Study of the role of leukotriene B4 in abnormal function of human subchondral osteoarthritis osteoblasts -: Effects of cyclooxygenase and/or 5-lipoxygenase inhibition

Objective. To compare the effect of licofelone, NS-398 (an inhibitor of cyclooxygenase 2 [COX-2]), and BayX-1005 (an inhibitor of 5-lipoxygenase activating protein) on the production of leukotriene B-4 (LTB4) and prostaglandin E-2 (PGE(2)), and on cell biomarkers by human osteoarthritis (OA) subchondral osteoblasts. Methods. Primary in vitro osteoblasts were prepared from subchondral bone specimens obtained from OA patients and autopsy subjects. LTB4 and PGE(2) levels were measured by enzyme-linked immunosorbent assay in conditioned media of osteoblasts incubated in the presence or absence of licofelone, NS-398, or BayX-1005. The effect of these drugs or of the addition of LTB4 on alkaline phosphatase (AP) activity and osteocalcin release by OA and normal osteoblasts was determined.
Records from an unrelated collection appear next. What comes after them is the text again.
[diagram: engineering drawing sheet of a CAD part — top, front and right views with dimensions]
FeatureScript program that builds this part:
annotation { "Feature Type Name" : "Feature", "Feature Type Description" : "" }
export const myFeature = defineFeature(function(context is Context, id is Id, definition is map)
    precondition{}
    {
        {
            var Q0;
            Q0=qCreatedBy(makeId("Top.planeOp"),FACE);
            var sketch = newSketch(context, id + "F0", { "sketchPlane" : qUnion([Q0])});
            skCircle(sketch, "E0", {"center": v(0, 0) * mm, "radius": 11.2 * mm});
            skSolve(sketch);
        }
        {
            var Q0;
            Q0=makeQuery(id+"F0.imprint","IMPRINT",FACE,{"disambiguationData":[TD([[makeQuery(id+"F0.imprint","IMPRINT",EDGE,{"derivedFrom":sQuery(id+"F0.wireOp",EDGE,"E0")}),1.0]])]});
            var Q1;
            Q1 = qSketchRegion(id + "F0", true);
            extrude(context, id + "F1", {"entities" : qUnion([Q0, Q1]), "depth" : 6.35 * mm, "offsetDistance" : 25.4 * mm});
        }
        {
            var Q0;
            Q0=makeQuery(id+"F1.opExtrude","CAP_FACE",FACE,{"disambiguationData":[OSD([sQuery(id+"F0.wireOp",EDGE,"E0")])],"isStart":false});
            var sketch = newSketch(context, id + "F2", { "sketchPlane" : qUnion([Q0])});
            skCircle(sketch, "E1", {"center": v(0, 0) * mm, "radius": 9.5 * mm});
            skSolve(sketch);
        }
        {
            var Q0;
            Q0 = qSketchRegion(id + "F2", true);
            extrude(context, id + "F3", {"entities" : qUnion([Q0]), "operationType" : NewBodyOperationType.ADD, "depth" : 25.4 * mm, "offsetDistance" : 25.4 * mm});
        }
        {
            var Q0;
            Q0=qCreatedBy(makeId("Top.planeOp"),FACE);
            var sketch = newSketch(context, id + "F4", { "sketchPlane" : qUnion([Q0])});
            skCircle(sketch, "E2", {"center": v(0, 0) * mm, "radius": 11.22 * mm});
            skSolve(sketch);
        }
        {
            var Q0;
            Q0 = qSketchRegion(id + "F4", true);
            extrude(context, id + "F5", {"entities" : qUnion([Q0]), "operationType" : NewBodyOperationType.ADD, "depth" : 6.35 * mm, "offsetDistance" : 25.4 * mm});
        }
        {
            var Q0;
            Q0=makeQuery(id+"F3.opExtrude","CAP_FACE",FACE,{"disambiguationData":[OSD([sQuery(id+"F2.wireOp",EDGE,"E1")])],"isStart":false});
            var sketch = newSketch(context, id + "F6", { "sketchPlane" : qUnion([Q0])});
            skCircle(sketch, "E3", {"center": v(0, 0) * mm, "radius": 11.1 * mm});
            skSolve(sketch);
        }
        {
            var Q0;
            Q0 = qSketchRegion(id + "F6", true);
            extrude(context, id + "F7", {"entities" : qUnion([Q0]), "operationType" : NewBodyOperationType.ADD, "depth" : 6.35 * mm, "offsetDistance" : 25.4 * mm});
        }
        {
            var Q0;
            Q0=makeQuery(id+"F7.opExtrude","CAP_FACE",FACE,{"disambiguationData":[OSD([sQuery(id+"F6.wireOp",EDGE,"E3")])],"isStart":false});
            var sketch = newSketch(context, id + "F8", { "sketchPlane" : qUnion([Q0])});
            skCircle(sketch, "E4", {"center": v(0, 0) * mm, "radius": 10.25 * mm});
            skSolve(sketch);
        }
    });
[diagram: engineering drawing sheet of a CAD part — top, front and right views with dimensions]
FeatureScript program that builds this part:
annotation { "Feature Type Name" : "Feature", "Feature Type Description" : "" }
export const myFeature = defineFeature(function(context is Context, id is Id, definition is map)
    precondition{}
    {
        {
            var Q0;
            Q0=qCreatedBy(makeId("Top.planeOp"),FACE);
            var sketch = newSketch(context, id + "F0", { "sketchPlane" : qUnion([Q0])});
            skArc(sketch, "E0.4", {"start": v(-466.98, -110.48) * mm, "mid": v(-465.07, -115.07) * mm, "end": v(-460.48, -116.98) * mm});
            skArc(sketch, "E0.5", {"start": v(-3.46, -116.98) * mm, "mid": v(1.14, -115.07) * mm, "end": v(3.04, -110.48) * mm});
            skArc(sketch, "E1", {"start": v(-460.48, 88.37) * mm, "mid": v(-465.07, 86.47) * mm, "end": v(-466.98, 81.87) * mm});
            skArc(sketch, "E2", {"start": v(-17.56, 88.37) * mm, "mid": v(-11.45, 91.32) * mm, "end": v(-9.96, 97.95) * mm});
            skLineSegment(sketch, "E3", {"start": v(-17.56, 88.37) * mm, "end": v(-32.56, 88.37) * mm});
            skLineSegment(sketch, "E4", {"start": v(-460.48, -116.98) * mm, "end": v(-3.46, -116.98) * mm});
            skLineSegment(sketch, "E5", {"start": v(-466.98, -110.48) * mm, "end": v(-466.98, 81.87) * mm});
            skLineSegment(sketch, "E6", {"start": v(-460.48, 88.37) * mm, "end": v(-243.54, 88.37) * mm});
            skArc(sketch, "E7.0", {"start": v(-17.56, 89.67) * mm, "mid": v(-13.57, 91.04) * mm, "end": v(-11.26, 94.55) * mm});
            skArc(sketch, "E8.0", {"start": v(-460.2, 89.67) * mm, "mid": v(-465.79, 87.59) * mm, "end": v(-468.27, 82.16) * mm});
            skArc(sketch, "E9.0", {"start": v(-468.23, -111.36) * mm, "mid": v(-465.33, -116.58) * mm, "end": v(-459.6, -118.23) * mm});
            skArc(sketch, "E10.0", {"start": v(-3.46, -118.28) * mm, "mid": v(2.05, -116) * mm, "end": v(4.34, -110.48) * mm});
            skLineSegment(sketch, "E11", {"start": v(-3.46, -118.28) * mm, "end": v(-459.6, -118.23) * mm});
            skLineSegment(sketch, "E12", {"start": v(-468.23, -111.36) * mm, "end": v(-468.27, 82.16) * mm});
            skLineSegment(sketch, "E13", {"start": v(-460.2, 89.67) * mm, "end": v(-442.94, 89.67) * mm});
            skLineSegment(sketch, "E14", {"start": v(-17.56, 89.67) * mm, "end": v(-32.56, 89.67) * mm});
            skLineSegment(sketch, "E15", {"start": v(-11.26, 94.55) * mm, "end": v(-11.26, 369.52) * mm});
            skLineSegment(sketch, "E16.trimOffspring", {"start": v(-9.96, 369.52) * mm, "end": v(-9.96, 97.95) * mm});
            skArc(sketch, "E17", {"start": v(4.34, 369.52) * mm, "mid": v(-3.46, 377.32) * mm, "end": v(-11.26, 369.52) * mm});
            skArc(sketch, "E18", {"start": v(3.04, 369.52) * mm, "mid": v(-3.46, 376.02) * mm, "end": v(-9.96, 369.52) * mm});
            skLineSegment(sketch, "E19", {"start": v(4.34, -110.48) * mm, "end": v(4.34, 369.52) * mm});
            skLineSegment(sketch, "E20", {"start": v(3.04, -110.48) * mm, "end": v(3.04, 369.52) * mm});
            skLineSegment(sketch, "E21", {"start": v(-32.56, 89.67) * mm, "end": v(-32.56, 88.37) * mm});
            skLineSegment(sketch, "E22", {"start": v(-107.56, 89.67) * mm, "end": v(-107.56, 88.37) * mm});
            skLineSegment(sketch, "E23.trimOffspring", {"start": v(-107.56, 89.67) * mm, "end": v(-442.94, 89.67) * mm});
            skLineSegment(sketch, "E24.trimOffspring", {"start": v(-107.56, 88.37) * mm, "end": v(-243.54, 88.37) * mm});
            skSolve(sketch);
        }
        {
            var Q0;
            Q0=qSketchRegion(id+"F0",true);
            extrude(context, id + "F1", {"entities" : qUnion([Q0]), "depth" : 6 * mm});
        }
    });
The presence of LTB4 receptors in normal and OA osteoblasts was evaluated by Western blot analysis. Results. OA osteoblasts produced variable levels of PGE(2) and LTB4 compared with normal osteoblasts. Licofelone, at the maximal dose used, inhibited production of PGE(2) and LTB4 by OA osteoblasts by a mean +/- SEM of 61.2+/-6.4% and 67.0+/-7.6%, respectively. NS-398 reduced PGE(2) production by 75.8+/-5.3%. BayX-1005 inhibited LTB4 production in OA osteoblasts by 38.7+/-14.5% and marginally affected PGE(2) levels (reduction of 14.8+/-5.3%). Licofelone dose-dependently stimulated 1,25-dihydroxyvitamin D-induced AP activity while inhibiting osteocalcin release. BayX-1005 partly reproduced these effects, but NS-398 failed to affect them. LTB4 dose-dependently inhibited AP activity in OA osteoblasts, while its effect on osteocalcin depended on endogenous LTB4 levels in these cells. In normal osteoblasts, LTB4 dose-dependently stimulated osteocalcin, whereas it failed to influence AP. LTB4 receptors BLT1 and BLT2 were present in normal and OA. osteoblasts. Conclusion. Licofelone inhibits the production of PGE(2) and LTB4. Selective effects of licofelone on AP and osteocalcin occur via its role on LTB4 production. Because LTB4 can modify cell biomarkers in OA and normal osteoblasts, our results suggest licofelone could modify abnormal bone remodeling in OA.